There are multiple other variations in the IVC anatomy, including a double IVC, azygos continuation of the IVC, circumaortic left renal vein, retroaortic left renal vein, double IVC with retroaortic right renal vein and hemiazygos continuation of the IVC, double IVC with retroaortic left renal vein and azygos continuation of the IVC, circumcaval ureter, and absence of infrarenal IVC with preservation of the suprarenal segment.6

IVC anomalies are very important during retroperitoneal surgery to prevent iatrogenic injuries. Many of these variants may be confused as para-aortic lymphadenopathy or dilated gonadal vein.

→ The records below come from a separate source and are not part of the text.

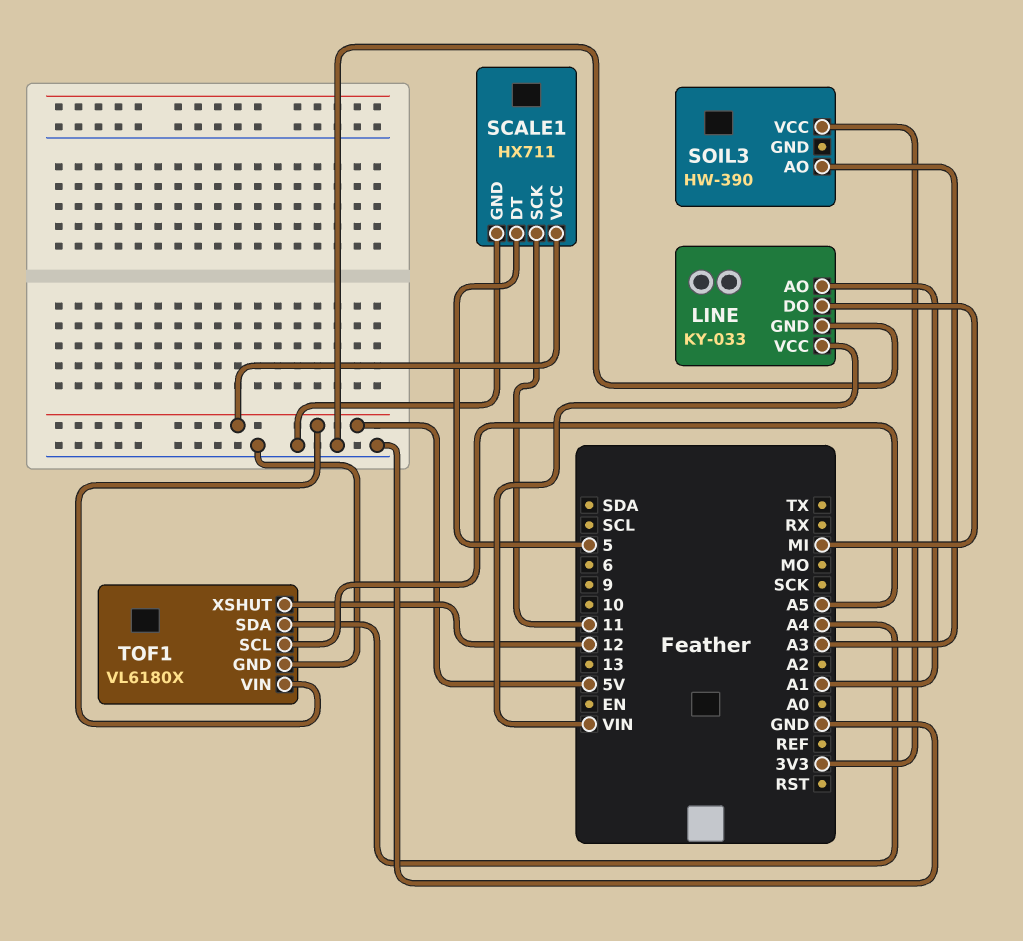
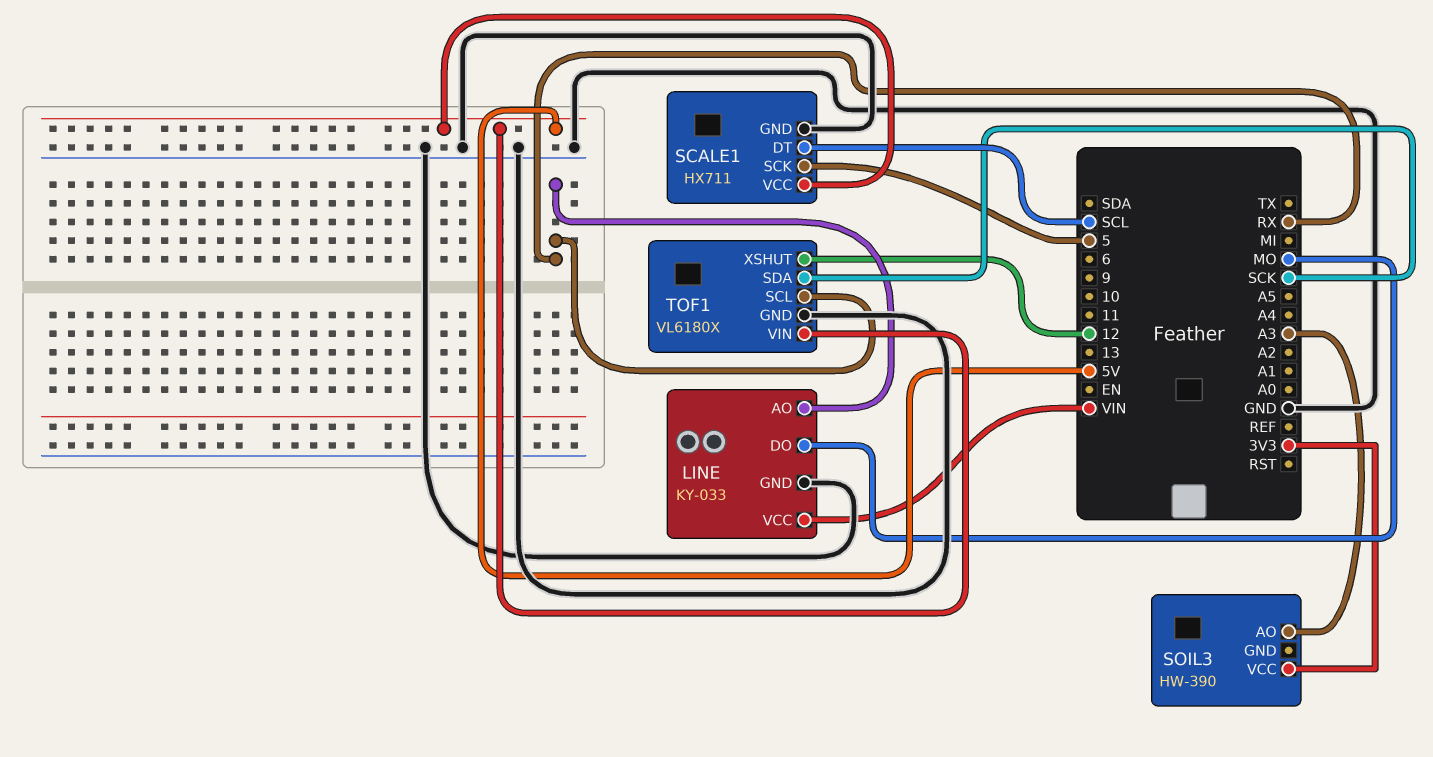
LINE pin AO: A1 -> RX
LINE pin DO: MI -> MO
SCALE1 pin DT: 5 -> SCL
SCALE1 pin SCK: 11 -> 5
TOF1 pin SCL: A5 -> RX
TOF1 pin SDA: A4 -> SCK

When in doubt, cross-sectional contrast-enhanced imaging with 3D reconstruction can be useful to better characterize the anatomy during preoperative planning. Left-sided IVC is also important when trying to access the IVC via a transjugular approach for procedures such as IVC filter placement, which could result in placement of the filter in the wrong place.7

In conclusion, left-sided IVC is a rare anatomical variant that may have significant surgical implications if undiagnosed prior to surgery. Preoperative identification with cross-sectional imaging is critical to prevent iatrogenic surgical complications.

Conflicts of Interest

The Author has no conflicts of interest to disclose.